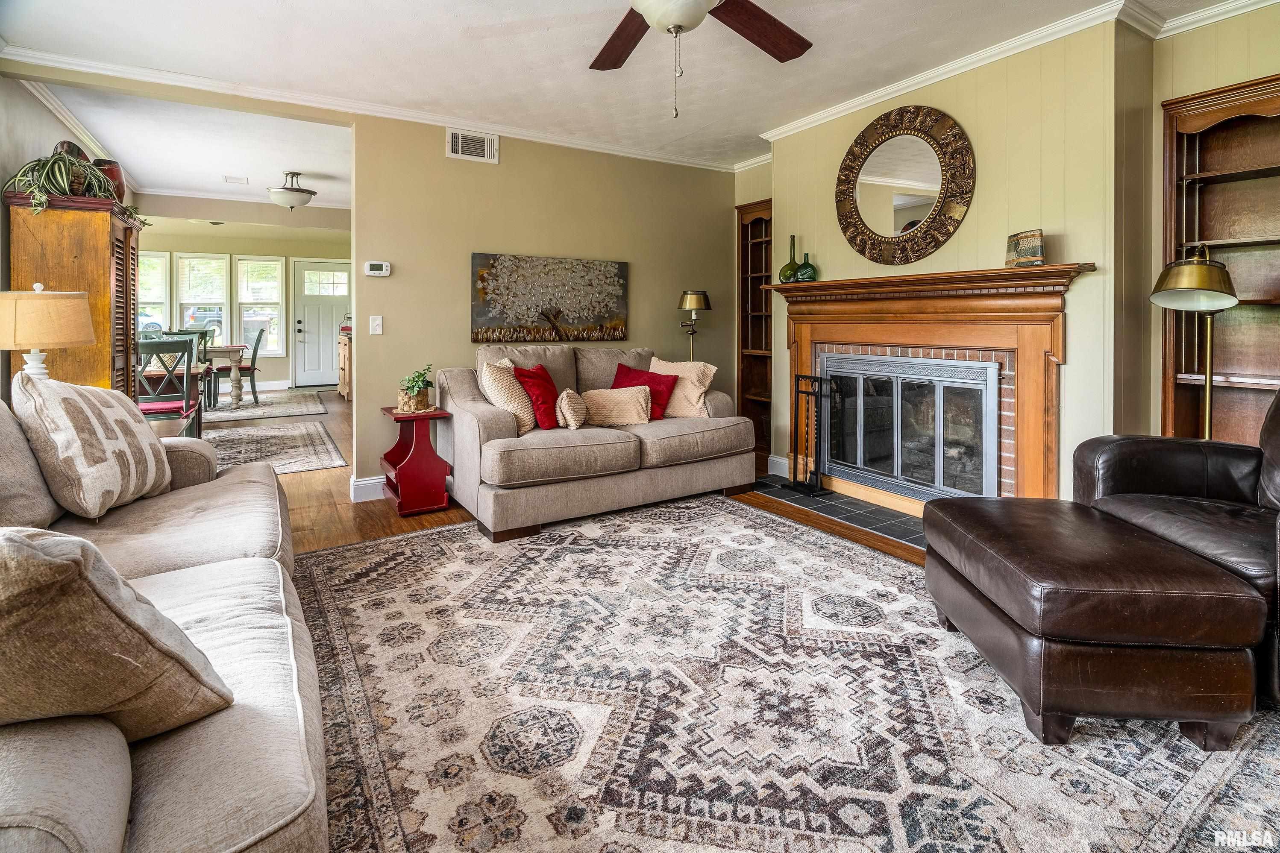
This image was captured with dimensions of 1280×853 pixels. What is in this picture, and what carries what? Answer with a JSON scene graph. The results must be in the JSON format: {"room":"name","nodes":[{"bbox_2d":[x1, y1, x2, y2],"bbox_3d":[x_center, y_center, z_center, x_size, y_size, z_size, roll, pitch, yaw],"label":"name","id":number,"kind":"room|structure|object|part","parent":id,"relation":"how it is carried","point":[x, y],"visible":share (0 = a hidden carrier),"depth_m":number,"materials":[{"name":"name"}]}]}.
{"room":"living room","nodes":[
{"label":"living room","id":0,"kind":"room"},
{"bbox_2d":[0,281,94,383],"bbox_3d":[-2.795,-0.165,2.645,0.404,0.687,0.402,-2,3,-32],"label":"table lamp","id":1,"kind":"object","parent":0,"point":[89,336],"visible":0.83,"depth_m":2.55,"materials":[{"name":"beige fabric"}]},
{"bbox_2d":[0,70,126,396],"bbox_3d":[-3.942,-0.635,3.602,0.131,2.679,6.101,-2,3,-32],"label":"left wall","id":2,"kind":"structure","parent":0,"point":[18,95],"depth_m":3.41,"materials":[{"name":"paint"}]},
{"bbox_2d":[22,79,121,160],"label":"crown molding","id":3,"kind":"structure","parent":2,"relation":"attached to","point":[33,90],"depth_m":3.95,"materials":[{"name":"white paint"}]},
{"bbox_2d":[32,81,352,209],"bbox_3d":[-4.195,-2.252,5.857,3.869,0.122,5.271,-2,3,-32],"label":"dining room ceiling","id":4,"kind":"structure","parent":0,"point":[311,165],"depth_m":5.05,"materials":[{"name":"white paint"}]},
{"bbox_2d":[223,174,249,184],"bbox_3d":[-4.400,-2.305,6.203,0.199,0.016,0.276,-2,3,-32],"label":"ceiling vent","id":5,"kind":"object","parent":4,"relation":"attached to","point":[226,180],"visible":0.99,"depth_m":6.19,"materials":[{"name":"white metal"}]},
{"bbox_2d":[264,171,315,209],"bbox_3d":[-3.653,-2.081,5.974,0.455,0.358,0.450,-2,3,-32],"label":"ceiling light","id":6,"kind":"object","parent":4,"relation":"attached to","point":[304,192],"visible":1,"depth_m":5.87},
{"bbox_2d":[135,204,351,395],"bbox_3d":[-6.134,-1.339,8.989,4.257,2.730,0.151,-2,3,-32],"label":"dining room wall","id":7,"kind":"structure","parent":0,"point":[276,362],"depth_m":8.95,"materials":[{"name":"beige paint"}]},
{"bbox_2d":[137,249,170,333],"bbox_3d":[-7.556,-1.314,8.579,0.763,1.610,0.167,-2,3,-32],"label":"window","id":8,"kind":"structure","parent":7,"relation":"in","point":[159,259],"depth_m":8.68,"materials":[{"name":"white glass"}]},
{"bbox_2d":[175,253,228,341],"bbox_3d":[-7.063,-1.362,9.215,0.665,1.711,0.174,-2,3,-32],"label":"window","id":9,"kind":"structure","parent":7,"relation":"in","point":[201,259],"depth_m":9.19,"materials":[{"name":"white glass"}]},
{"bbox_2d":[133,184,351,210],"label":"crown molding","id":10,"kind":"structure","parent":7,"relation":"attached to","point":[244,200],"depth_m":7.13,"materials":[{"name":"white paint"}]},
{"bbox_2d":[235,255,285,357],"bbox_3d":[-6.331,-1.386,9.523,0.661,1.740,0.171,-2,3,-32],"label":"window","id":11,"kind":"structure","parent":7,"relation":"in","point":[274,287],"depth_m":9.51,"materials":[{"name":"white glass"}]},
{"bbox_2d":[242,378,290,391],"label":"baseboard","id":12,"kind":"structure","parent":7,"relation":"attached to","point":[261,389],"depth_m":8.81,"materials":[{"name":"white paint"}]},
{"bbox_2d":[293,258,351,387],"bbox_3d":[-5.396,-1.128,9.800,0.914,2.091,0.120,-2,3,-32],"label":"front door","id":13,"kind":"structure","parent":7,"relation":"in","point":[306,324],"depth_m":9.75,"materials":[{"name":"white paint"}]},
{"bbox_2d":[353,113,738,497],"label":"back wall","id":14,"kind":"structure","parent":0,"point":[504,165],"depth_m":4.21,"materials":[{"name":"beige paint"}]},
{"bbox_2d":[349,474,387,502],"bbox_3d":[-0.707,0.629,4.370,2.798,0.134,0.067,-2,3,-32],"label":"baseboard","id":15,"kind":"structure","parent":14,"relation":"attached to","point":[371,481],"depth_m":3.79,"materials":[{"name":"white paint"}]},
{"bbox_2d":[0,43,736,172],"bbox_3d":[-1.344,-1.872,4.100,4.539,0.083,0.074,-2,3,-32],"label":"crown molding","id":16,"kind":"structure","parent":14,"relation":"attached to","point":[68,60],"depth_m":3.63,"materials":[{"name":"white paint"}]},
{"bbox_2d":[368,314,383,334],"bbox_3d":[-1.740,-0.434,3.745,0.069,0.122,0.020,-2,3,-32],"label":"light switch","id":17,"kind":"object","parent":14,"relation":"attached to","point":[377,332],"visible":0.98,"depth_m":3.74,"materials":[{"name":"white plastic"}]},
{"bbox_2d":[364,261,391,276],"bbox_3d":[-1.770,-0.822,3.841,0.156,0.092,0.032,-2,3,-32],"label":"thermostat","id":18,"kind":"object","parent":14,"relation":"attached to","point":[377,267],"visible":0.99,"depth_m":3.83,"materials":[{"name":"white plastic"}]},
{"bbox_2d":[446,126,498,163],"bbox_3d":[-1.182,-1.727,4.004,0.329,0.194,0.016,-2,3,-32],"label":"air vent","id":19,"kind":"object","parent":14,"relation":"attached to","point":[459,150],"visible":0.99,"depth_m":4.00,"materials":[{"name":"white metal"}]},
{"bbox_2d":[470,252,629,343],"bbox_3d":[-0.649,-0.697,4.340,1.290,0.636,0.041,-2,3,-32],"label":"tree painting","id":20,"kind":"object","parent":14,"relation":"attached to","point":[477,319],"visible":0.99,"depth_m":4.28},
{"bbox_2d":[0,0,1247,179],"bbox_3d":[0.064,-1.878,2.354,5.547,0.111,6.654,-2,3,-32],"label":"ceiling","id":21,"kind":"structure","parent":0,"point":[572,68],"depth_m":3.23,"materials":[{"name":"white paint"}]},
{"bbox_2d":[591,0,811,118],"bbox_3d":[0.129,-1.385,1.962,1.495,0.783,1.499,-2,3,-32],"label":"ceiling fan","id":22,"kind":"object","parent":21,"relation":"hanging from","point":[702,3],"visible":0.98,"depth_m":2.27,"materials":[{"name":"brown wood"}]},
{"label":"fan blade","id":23,"kind":"part","parent":22,"relation":"part of","materials":[{"name":"brown wood"}]},
{"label":"fan blade","id":24,"kind":"part","parent":22,"relation":"part of","materials":[{"name":"brown wood"}]},
{"bbox_2d":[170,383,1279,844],"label":"floor","id":25,"kind":"structure","parent":0,"point":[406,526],"depth_m":3.66,"materials":[{"name":"brown wood"}]},
{"bbox_2d":[4,193,143,399],"bbox_3d":[-3.546,-0.217,3.690,0.480,1.825,0.838,-2,3,-32],"label":"wooden armoire","id":26,"kind":"object","parent":25,"relation":"on","point":[109,237],"visible":0.51,"depth_m":3.38,"materials":[{"name":"brown wood"}]},
{"bbox_2d":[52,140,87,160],"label":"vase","id":27,"kind":"object","parent":26,"relation":"on","point":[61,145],"visible":0.27,"depth_m":3.60,"materials":[{"name":"brown"}]},
{"bbox_2d":[4,146,146,221],"bbox_3d":[-3.326,-1.219,3.371,0.650,0.444,0.540,-2,3,-32],"label":"potted plant","id":28,"kind":"object","parent":26,"relation":"on","point":[66,192],"visible":0.82,"depth_m":3.28,"materials":[{"name":"green plant"}]},
{"bbox_2d":[92,158,125,201],"bbox_3d":[-3.602,-1.375,3.846,0.218,0.334,0.211,-2,3,-32],"label":"red vase","id":29,"kind":"object","parent":26,"relation":"on","point":[111,172],"visible":0.46,"depth_m":3.79,"materials":[{"name":"ceramic"}]},
{"bbox_2d":[135,336,202,437],"bbox_3d":[-3.753,0.107,4.467,0.459,1.026,0.501,-2,3,-32],"label":"dining chair","id":30,"kind":"object","parent":25,"relation":"on","point":[183,411],"visible":0.59,"depth_m":4.36,"materials":[{"name":"wood"}]},
{"bbox_2d":[203,391,329,423],"bbox_3d":[-5.339,0.236,7.355,2.086,0.015,2.208,-2,3,-32],"label":"dining rug","id":31,"kind":"object","parent":25,"relation":"on","point":[229,416],"visible":0.73,"depth_m":7.25,"materials":[{"name":"grey carpet"}]},
{"bbox_2d":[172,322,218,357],"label":"dining chair","id":32,"kind":"object","parent":31,"relation":"on","point":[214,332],"visible":0.27,"depth_m":7.90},
{"bbox_2d":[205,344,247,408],"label":"dining table","id":33,"kind":"object","parent":31,"relation":"on","point":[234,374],"visible":0.59,"depth_m":7.28,"materials":[{"name":"wood"}]},
{"bbox_2d":[213,326,264,404],"bbox_3d":[-5.431,-0.347,7.727,0.538,1.024,0.484,-1,3,-21],"label":"dining chair","id":34,"kind":"object","parent":31,"relation":"on","point":[256,344],"visible":0.85,"depth_m":7.61,"materials":[{"name":"wood"}]},
{"bbox_2d":[202,416,348,474],"bbox_3d":[-3.633,0.513,4.995,1.673,0.010,2.154,-2,3,-32],"label":"rug","id":35,"kind":"object","parent":25,"relation":"on","point":[327,463],"visible":0.65,"depth_m":5.10,"materials":[{"name":"carpet"}]},
{"bbox_2d":[335,329,351,399],"bbox_3d":[-4.201,-0.347,8.496,0.505,0.974,1.048,-2,3,-32],"label":"sideboard","id":36,"kind":"object","parent":25,"relation":"on","point":[344,374],"visible":0.26,"depth_m":8.21,"materials":[{"name":"beige wood"}]},
{"bbox_2d":[378,405,455,515],"bbox_3d":[-1.418,0.431,3.602,0.360,0.602,0.420,-2,3,-32],"label":"side table","id":37,"kind":"object","parent":25,"relation":"on","point":[397,419],"visible":0.91,"depth_m":3.49,"materials":[{"name":"red wood"}]},
{"bbox_2d":[396,363,435,412],"bbox_3d":[-1.411,-0.025,3.617,0.262,0.294,0.262,-2,3,-32],"label":"potted plant","id":38,"kind":"object","parent":37,"relation":"on","point":[414,386],"visible":0.99,"depth_m":3.57,"materials":[{"name":"green plant"}]},
{"bbox_2d":[676,288,711,360],"bbox_3d":[0.444,-0.094,4.703,0.295,1.477,0.293,-2,3,-32],"label":"floor lamp","id":39,"kind":"object","parent":25,"relation":"on","point":[705,294],"visible":0.75,"depth_m":4.61,"materials":[{"name":"gold metal"}]},
{"bbox_2d":[302,492,1279,852],"bbox_3d":[0.204,0.861,1.935,2.963,0.011,3.439,-2,3,-32],"label":"area rug","id":40,"kind":"object","parent":25,"relation":"on","point":[329,556],"visible":0.9,"depth_m":1.59,"materials":[{"name":"carpet"}]},
{"bbox_2d":[0,392,331,852],"bbox_3d":[-1.356,0.465,1.280,1.042,0.884,2.467,-2,3,-32],"label":"sofa","id":41,"kind":"object","parent":40,"relation":"on","point":[148,822],"visible":0.75,"depth_m":1.01,"materials":[{"name":"beige fabric"}]},
{"bbox_2d":[11,370,174,520],"bbox_3d":[-1.846,0.172,1.961,0.284,0.490,0.562,0,2,-8],"label":"patterned pillow","id":42,"kind":"object","parent":41,"relation":"on","point":[66,404],"visible":0.98,"depth_m":1.82,"materials":[{"name":"beige fabric"}]},
{"bbox_2d":[0,524,234,737],"bbox_3d":[-0.933,0.357,0.849,0.415,0.392,0.389,1,3,31],"label":"beige pillow","id":43,"kind":"object","parent":41,"relation":"on","point":[31,553],"visible":0.98,"depth_m":0.80,"materials":[{"name":"beige fabric"}]},
{"bbox_2d":[433,345,755,540],"bbox_3d":[-0.267,0.230,3.863,2.001,0.963,1.055,-2,3,-32],"label":"loveseat","id":44,"kind":"object","parent":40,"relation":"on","point":[629,451],"visible":0.87,"depth_m":3.43,"materials":[{"name":"beige fabric"}]},
{"bbox_2d":[477,358,536,433],"bbox_3d":[-0.789,0.043,3.540,0.388,0.446,0.350,-2,3,-32],"label":"cream pillow","id":45,"kind":"object","parent":44,"relation":"on","point":[502,396],"visible":0.76,"depth_m":3.43,"materials":[{"name":"beige fabric"}]},
{"bbox_2d":[514,363,560,430],"bbox_3d":[-0.631,0.045,3.655,0.264,0.395,0.428,1,3,17],"label":"red pillow","id":46,"kind":"object","parent":44,"relation":"on","point":[532,377],"visible":0.85,"depth_m":3.54,"materials":[{"name":"red fabric"}]},
{"bbox_2d":[555,387,588,429],"bbox_3d":[-0.432,0.121,3.565,0.185,0.244,0.288,-2,3,-32],"label":"small pillow","id":47,"kind":"object","parent":44,"relation":"on","point":[579,419],"visible":0.99,"depth_m":3.47,"materials":[{"name":"beige fabric"}]},
{"bbox_2d":[577,384,654,426],"bbox_3d":[-0.164,0.097,3.738,0.541,0.255,0.214,-1,3,-22],"label":"beige pillow","id":48,"kind":"object","parent":44,"relation":"on","point":[600,404],"visible":0.98,"depth_m":3.67,"materials":[{"name":"beige fabric"}]},
{"bbox_2d":[611,362,678,420],"bbox_3d":[0.009,0.017,4.035,0.481,0.365,0.289,2,3,33],"label":"red pillow","id":49,"kind":"object","parent":44,"relation":"on","point":[617,374],"visible":0.62,"depth_m":3.98,"materials":[{"name":"red fabric"}]},
{"bbox_2d":[650,357,717,419],"bbox_3d":[0.269,-0.012,4.078,0.531,0.420,0.286,1,3,32],"label":"beige pillow","id":50,"kind":"object","parent":44,"relation":"on","point":[712,371],"visible":0.74,"depth_m":3.99,"materials":[{"name":"beige fabric"}]},
{"bbox_2d":[921,497,1268,749],"bbox_3d":[1.325,0.666,1.801,0.610,0.433,0.762,0,2,4],"label":"leather ottoman","id":51,"kind":"object","parent":40,"relation":"on","point":[978,526],"visible":0.99,"depth_m":1.47,"materials":[{"name":"brown leather"}]},
{"bbox_2d":[1069,389,1279,702],"bbox_3d":[2.105,0.388,1.864,0.945,0.953,0.983,0,2,6],"label":"leather armchair","id":52,"kind":"object","parent":40,"relation":"on","point":[1143,456],"visible":0.68,"depth_m":2.02,"materials":[{"name":"brown leather"}]},
{"bbox_2d":[748,473,930,549],"bbox_3d":[1.389,0.722,3.553,0.657,0.021,1.551,-2,3,-32],"label":"hearth","id":53,"kind":"object","parent":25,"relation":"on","point":[795,498],"visible":0.49,"depth_m":3.48,"materials":[{"name":"black tile"}]},
{"bbox_2d":[787,372,838,496],"bbox_3d":[1.192,0.296,3.894,0.180,0.822,0.294,-2,3,-32],"label":"fireplace tool set","id":54,"kind":"object","parent":53,"relation":"on","point":[802,377],"visible":0.97,"depth_m":3.87,"materials":[{"name":"black metal"}]},
{"bbox_2d":[1149,246,1241,438],"bbox_3d":[2.454,0.066,2.527,0.343,1.409,0.360,1,3,32],"label":"floor lamp","id":55,"kind":"object","parent":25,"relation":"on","point":[1188,287],"visible":0.79,"depth_m":2.48,"materials":[{"name":"gold metal"}]},
{"bbox_2d":[748,2,1279,501],"bbox_3d":[2.295,-0.561,3.036,0.505,2.662,5.568,-2,3,-32],"label":"fireplace wall","id":56,"kind":"structure","parent":0,"point":[1085,245],"depth_m":2.99,"materials":[{"name":"paint"}]},
{"bbox_2d":[736,197,772,458],"bbox_3d":[1.174,-0.474,4.904,0.300,2.195,0.722,-2,3,-32],"label":"built-in bookcase","id":57,"kind":"object","parent":56,"relation":"in","point":[757,220],"visible":0.51,"depth_m":5.11,"materials":[{"name":"brown wood"}]},
{"bbox_2d":[766,453,790,477],"bbox_3d":[1.166,0.592,4.378,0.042,0.134,0.465,-2,3,-32],"label":"baseboard","id":58,"kind":"structure","parent":56,"relation":"attached to","point":[772,459],"depth_m":4.46,"materials":[{"name":"white paint"}]},
{"bbox_2d":[834,104,975,264],"bbox_3d":[1.591,-1.248,3.504,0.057,0.955,0.939,-2,3,-32],"label":"round mirror","id":59,"kind":"object","parent":56,"relation":"attached to","point":[862,222],"visible":1,"depth_m":3.46,"materials":[{"name":"mirror"}]},
{"bbox_2d":[770,261,1098,507],"bbox_3d":[1.640,-0.009,3.524,0.282,1.336,1.979,-2,3,-32],"label":"fireplace","id":60,"kind":"object","parent":56,"relation":"attached to","point":[1028,438],"visible":0.82,"depth_m":3.25,"materials":[{"name":"brown wood"}]},
{"bbox_2d":[778,235,800,282],"bbox_3d":[1.089,-0.944,4.113,0.130,0.358,0.136,-2,3,-32],"label":"green vase","id":61,"kind":"object","parent":60,"relation":"on","point":[787,267],"visible":0.88,"depth_m":4.09,"materials":[{"name":"green glass"}]},
{"bbox_2d":[794,251,818,282],"bbox_3d":[1.175,-0.864,4.024,0.145,0.213,0.135,2,3,44],"label":"green vase","id":62,"kind":"object","parent":60,"relation":"on","point":[802,274],"visible":0.99,"depth_m":3.98,"materials":[{"name":"green glass"}]},
{"bbox_2d":[819,350,1003,504],"bbox_3d":[1.678,0.215,3.662,0.151,0.843,1.237,-2,3,-32],"label":"fireplace door","id":63,"kind":"object","parent":60,"relation":"in","point":[943,379],"visible":0.95,"depth_m":3.52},
{"bbox_2d":[1004,228,1045,267],"bbox_3d":[1.972,-0.719,2.925,0.096,0.178,0.207,0,2,-3],"label":"decorative box","id":64,"kind":"object","parent":60,"relation":"on","point":[1028,252],"visible":0.97,"depth_m":2.88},
{"bbox_2d":[747,0,1279,151],"bbox_3d":[2.060,-1.829,3.123,0.087,0.083,4.264,-2,3,-32],"label":"crown molding","id":65,"kind":"structure","parent":56,"relation":"attached to","point":[1196,16],"depth_m":3.10,"materials":[{"name":"white paint"}]},
{"bbox_2d":[1157,72,1279,450],"bbox_3d":[2.984,-0.382,2.551,0.289,2.019,0.991,-2,3,-32],"label":"built-in bookcase","id":66,"kind":"object","parent":56,"relation":"in","point":[1216,187],"visible":0.71,"depth_m":2.81,"materials":[{"name":"brown wood"}]},
{"label":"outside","id":67,"kind":"structure","parent":0,"visible":0},
{"label":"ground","id":68,"kind":"structure","parent":67,"visible":0},
{"bbox_2d":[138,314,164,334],"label":"car","id":69,"kind":"object","parent":68,"relation":"on","point":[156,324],"visible":0.24,"materials":[{"name":"white"}]},
{"bbox_2d":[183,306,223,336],"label":"car","id":70,"kind":"object","parent":68,"relation":"on","point":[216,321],"visible":0.37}
]}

::::

Exercise aim: Copy all lines from the material that include "light".

Task result:
{"bbox_2d":[264,171,315,209],"bbox_3d":[-3.653,-2.081,5.974,0.455,0.358,0.450,-2,3,-32],"label":"ceiling light","id":6,"kind":"object","parent":4,"relation":"attached to","point":[304,192],"visible":1,"depth_m":5.87},
{"bbox_2d":[368,314,383,334],"bbox_3d":[-1.740,-0.434,3.745,0.069,0.122,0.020,-2,3,-32],"label":"light switch","id":17,"kind":"object","parent":14,"relation":"attached to","point":[377,332],"visible":0.98,"depth_m":3.74,"materials":[{"name":"white plastic"}]},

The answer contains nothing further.